Obama gave a swift signature to the Omnibus Public Land Management Act of 2009. The new law designated two million acres of Wilderness in nine states, including 50,000 acres in Virginia and 37,000 acres in West Virginia.
The Chesapeake Bay is a lifeline for more than 17 million people in six states. Urban sprawl, pollution from outdated sewage treatment plants, and agricultural runoff have led to oxygen-depleted dead zones in the Bay, causing drastic declines in fish, crabs, and aquatic life. In May, Obama ordered the EPA to oversee the key waterway’s survival. In establishing America’s largest estuary as a “National Treasure,” he directed the EPA to “make full use of its authorities under the Clean Water Act to protect and restore the Chesapeake Bay and its tributary waters.”
Obama included approximately $100 billion in stimulus funds for clean energy incentives and the creation of green jobs. The plan is to boost domestic industry and manufacturing with energy-efficient construction and upgrades, along with new smart grid and mass transit projects.

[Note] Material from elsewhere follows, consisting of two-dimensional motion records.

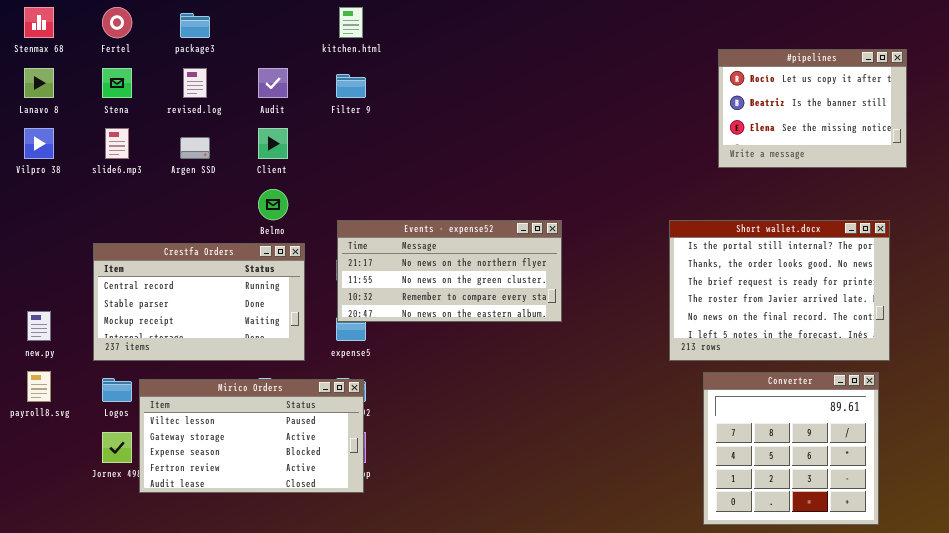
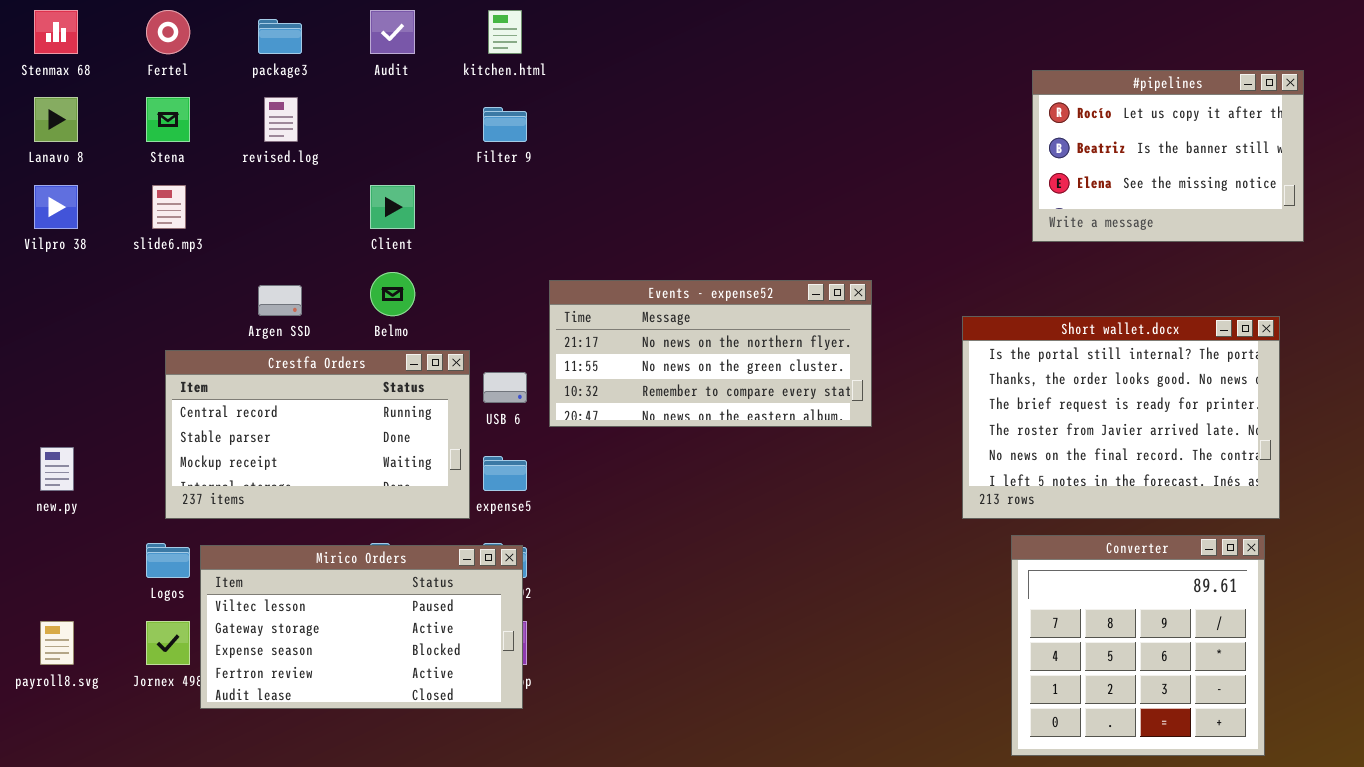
Audit: [258,68,288,98] -> [370,10,415,54], moved
Argen SSD: [180,137,210,159] -> [258,285,302,316], moved
Events - expense52: [337,220,562,322] -> [549,280,872,427], moved
Crestfa Orders: [93,243,305,361] -> [165,350,470,519], moved
payroll8.svg: [27,371,51,402] -> [40,621,74,665], moved

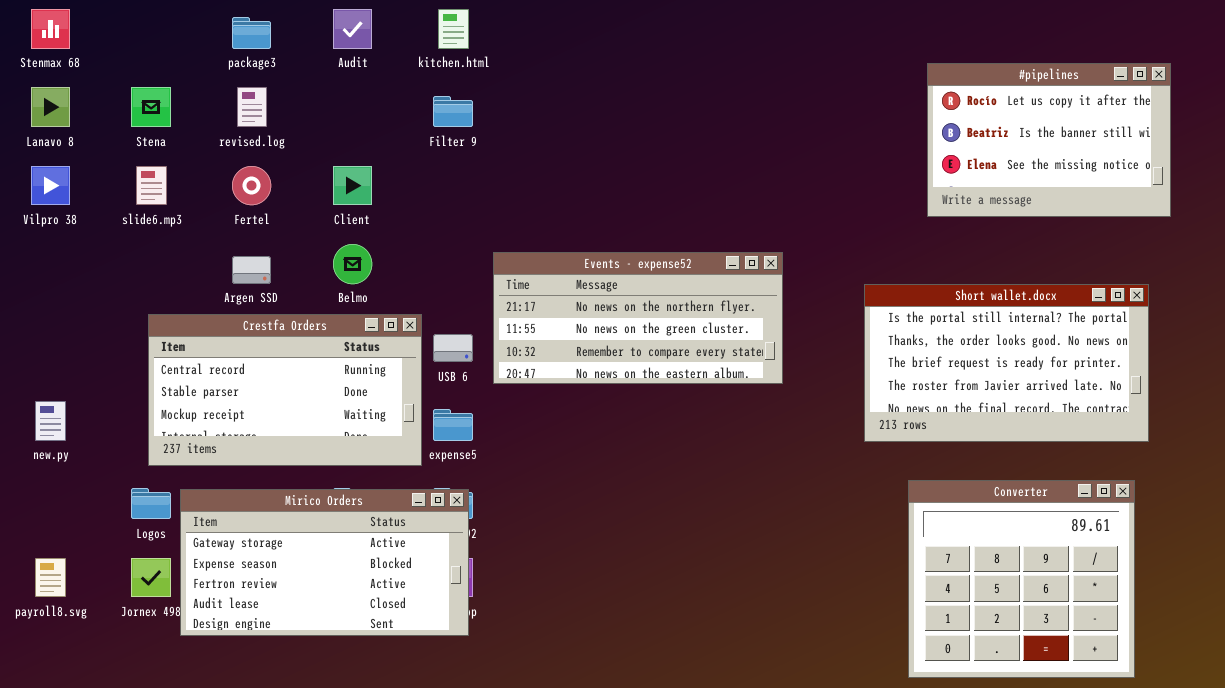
Fertel: [146,10,190,54] -> [232,166,271,205], moved
Short wallet.docx: [962,316,1280,519] -> [864,284,1149,442], resized
Mirico Orders: [200,545,523,709] -> [180,489,469,636], scrolled down 1 row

In March Obama overturned a last-minute Bush Administration attempt to gut the Endangered Species Act. Obama also joined an international pact to cut mercury emissions—the first global environmental treaty that the U.S. has entered in a decade.
Obama continues to support offshore drilling to reduce dependence on foreign oil. Although he temporarily suspended Bush’s five-year domestic offshore oil drilling plan, most expect Obama to include offshore drilling in his energy plans.
Perpetuating Dirty Coal Dependence
Obama continues to tout so-called “clean coal”— an economic and environmental disaster. Even if overpriced carbon sequestration is fully developed, it would only address one of the many health and environmental problems caused by coal. Last month, Obama earmarked $2.4 billion for so-called “clean coal” technology development, and he has renewed plans for his home state’s FutureGen Carbon Capture and Storage Plant—a project that was even too expensive for the Bush Administration.
Mountaintop Removal Mining
Obama approved 42 new mountaintop removal permits in the Southeast and decided to “regulate” mountaintop removal rather than end it. EPA leader Lisa Jackson temporarily halted all new mountaintop removal permits, but Obama ultimately allowed all but six permits to proceed.